— WHAT TO PRODUCE —
Retype only the lines that run from the top of the material below to the line bearing "index dip: (554, 228)", inclusive, and keep the pictures out.

################

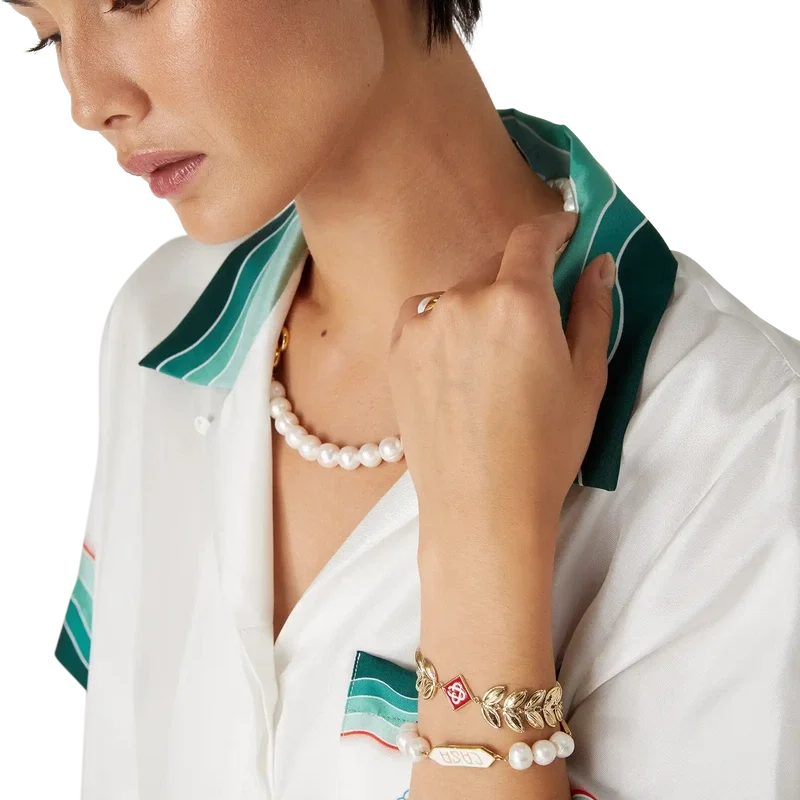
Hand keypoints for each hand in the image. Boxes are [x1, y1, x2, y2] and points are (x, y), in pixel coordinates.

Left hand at [387, 212, 615, 542]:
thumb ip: (593, 309)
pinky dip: (445, 321)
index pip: (532, 237)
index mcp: (518, 301)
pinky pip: (425, 314)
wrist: (480, 505)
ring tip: (496, 352)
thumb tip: (598, 263)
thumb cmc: (546, 449)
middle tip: (537, 312)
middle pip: (496, 264)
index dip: (554, 228)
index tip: (566, 232)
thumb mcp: (588, 378)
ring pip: (460, 291)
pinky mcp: (397, 349)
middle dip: (520, 276)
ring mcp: (423, 324)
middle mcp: (464, 300)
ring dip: (481, 302)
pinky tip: (459, 360)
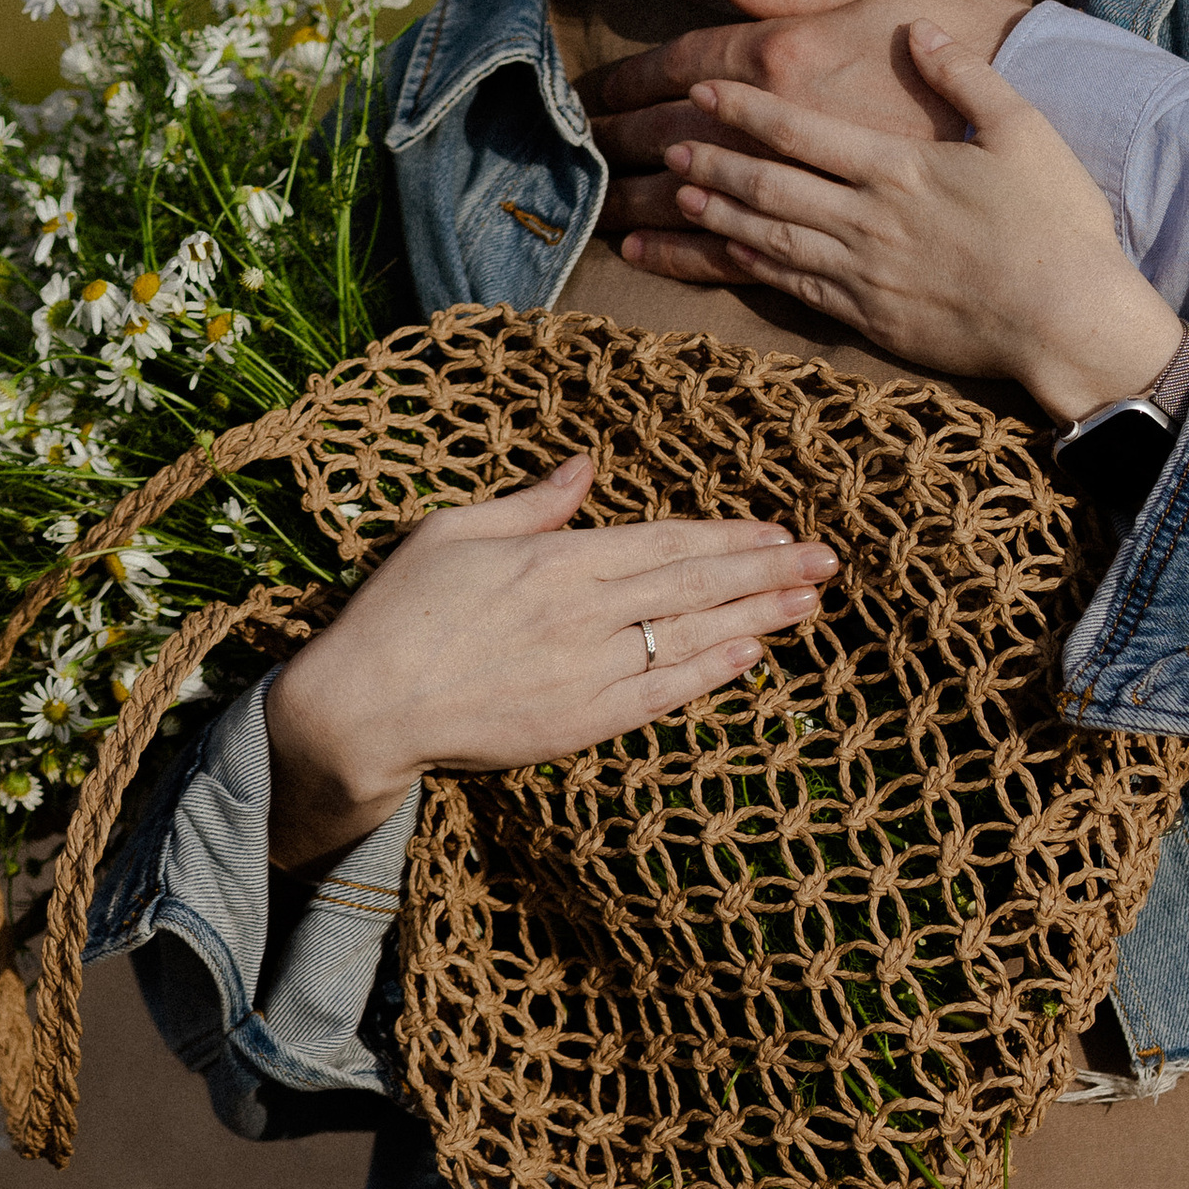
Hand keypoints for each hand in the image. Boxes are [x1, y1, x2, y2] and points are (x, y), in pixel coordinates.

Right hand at [263, 457, 835, 872]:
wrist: (361, 710)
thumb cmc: (397, 612)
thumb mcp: (454, 531)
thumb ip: (534, 503)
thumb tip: (585, 464)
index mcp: (555, 560)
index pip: (664, 542)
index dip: (727, 536)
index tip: (778, 528)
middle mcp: (582, 614)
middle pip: (694, 585)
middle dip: (766, 572)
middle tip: (828, 561)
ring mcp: (585, 672)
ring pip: (689, 638)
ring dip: (756, 619)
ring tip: (809, 603)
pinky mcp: (577, 724)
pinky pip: (659, 695)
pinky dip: (709, 674)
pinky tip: (749, 656)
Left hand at [655, 30, 1182, 423]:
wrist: (1069, 322)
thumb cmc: (1056, 222)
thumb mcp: (1023, 128)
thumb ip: (966, 74)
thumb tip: (921, 32)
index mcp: (899, 167)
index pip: (800, 130)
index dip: (742, 109)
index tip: (701, 91)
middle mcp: (868, 220)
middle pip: (768, 186)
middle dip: (710, 161)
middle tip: (663, 144)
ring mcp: (863, 274)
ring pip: (767, 239)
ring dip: (715, 214)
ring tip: (672, 195)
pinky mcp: (869, 318)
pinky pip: (792, 289)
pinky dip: (747, 270)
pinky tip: (721, 257)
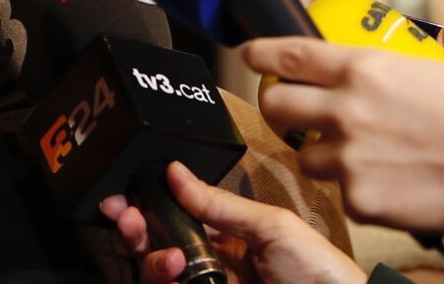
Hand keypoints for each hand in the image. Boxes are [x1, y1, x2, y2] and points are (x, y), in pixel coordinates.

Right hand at [101, 162, 363, 283]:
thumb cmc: (320, 271)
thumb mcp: (270, 226)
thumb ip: (219, 203)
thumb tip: (175, 171)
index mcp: (227, 237)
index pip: (175, 218)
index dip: (146, 208)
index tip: (123, 199)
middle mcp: (213, 265)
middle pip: (156, 247)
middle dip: (135, 231)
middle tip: (129, 221)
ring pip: (158, 276)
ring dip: (152, 262)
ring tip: (171, 260)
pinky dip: (162, 282)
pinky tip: (175, 275)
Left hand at [247, 37, 443, 232]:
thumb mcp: (427, 71)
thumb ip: (378, 75)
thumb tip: (351, 75)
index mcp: (364, 68)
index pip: (288, 54)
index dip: (261, 53)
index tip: (251, 54)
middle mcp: (347, 111)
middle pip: (277, 106)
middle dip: (280, 108)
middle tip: (295, 112)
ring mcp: (351, 159)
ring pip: (308, 157)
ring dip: (327, 155)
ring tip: (365, 155)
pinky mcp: (363, 201)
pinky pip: (346, 194)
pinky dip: (362, 190)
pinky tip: (396, 183)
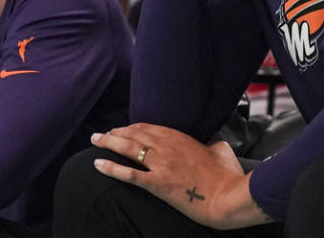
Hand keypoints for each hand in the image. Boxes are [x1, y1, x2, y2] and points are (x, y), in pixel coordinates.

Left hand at [91, 123, 270, 228]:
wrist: (228, 196)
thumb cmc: (228, 175)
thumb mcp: (222, 150)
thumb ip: (213, 144)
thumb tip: (213, 144)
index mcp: (181, 138)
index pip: (149, 127)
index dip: (132, 127)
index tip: (123, 129)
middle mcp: (168, 147)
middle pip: (135, 134)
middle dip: (116, 132)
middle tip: (102, 134)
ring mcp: (162, 165)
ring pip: (129, 149)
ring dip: (109, 143)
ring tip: (95, 141)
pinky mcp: (158, 184)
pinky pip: (130, 174)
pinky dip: (112, 168)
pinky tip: (98, 165)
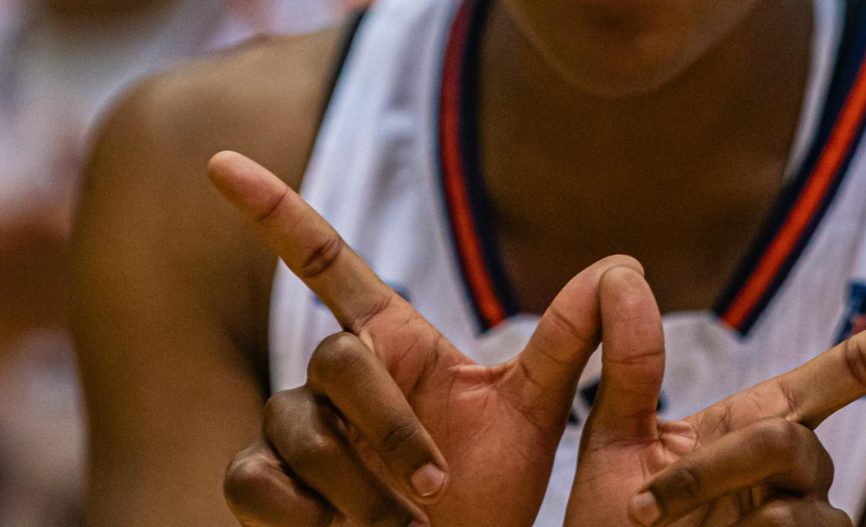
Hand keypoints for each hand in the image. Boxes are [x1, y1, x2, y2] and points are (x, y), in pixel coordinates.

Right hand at [210, 151, 637, 525]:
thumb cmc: (490, 489)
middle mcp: (336, 375)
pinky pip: (254, 478)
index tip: (223, 164)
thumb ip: (567, 344)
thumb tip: (622, 269)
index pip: (327, 264)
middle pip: (337, 359)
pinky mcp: (261, 482)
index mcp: (394, 343)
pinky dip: (306, 516)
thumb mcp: (537, 415)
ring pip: (299, 429)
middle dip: (391, 429)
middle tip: (439, 492)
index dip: (276, 211)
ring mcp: (293, 427)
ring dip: (362, 489)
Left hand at [565, 268, 865, 525]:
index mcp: (760, 421)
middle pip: (791, 440)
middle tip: (644, 506)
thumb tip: (622, 271)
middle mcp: (795, 469)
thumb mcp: (613, 440)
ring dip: (711, 507)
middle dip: (713, 468)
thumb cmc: (613, 522)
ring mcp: (804, 518)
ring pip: (791, 500)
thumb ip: (627, 363)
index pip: (847, 371)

################

— EXERCISE SOLUTION —
Hand keypoints for each hand in the image. Boxes are [x1, y1, x2, y2] and points are (x, y), in pixel coordinates.

Left hand at [387, 212, 615, 542]:
thumb ip: (593, 309)
pinky dip: (445, 321)
index pip: (532, 237)
index mcp: (518, 301)
pinky pip: (425, 314)
wrist: (480, 505)
ring tip: (496, 352)
thumb tip: (598, 263)
thumb cmc: (546, 449)
middle tip: (537, 312)
middle pip: (496, 264)
index dip: (554, 228)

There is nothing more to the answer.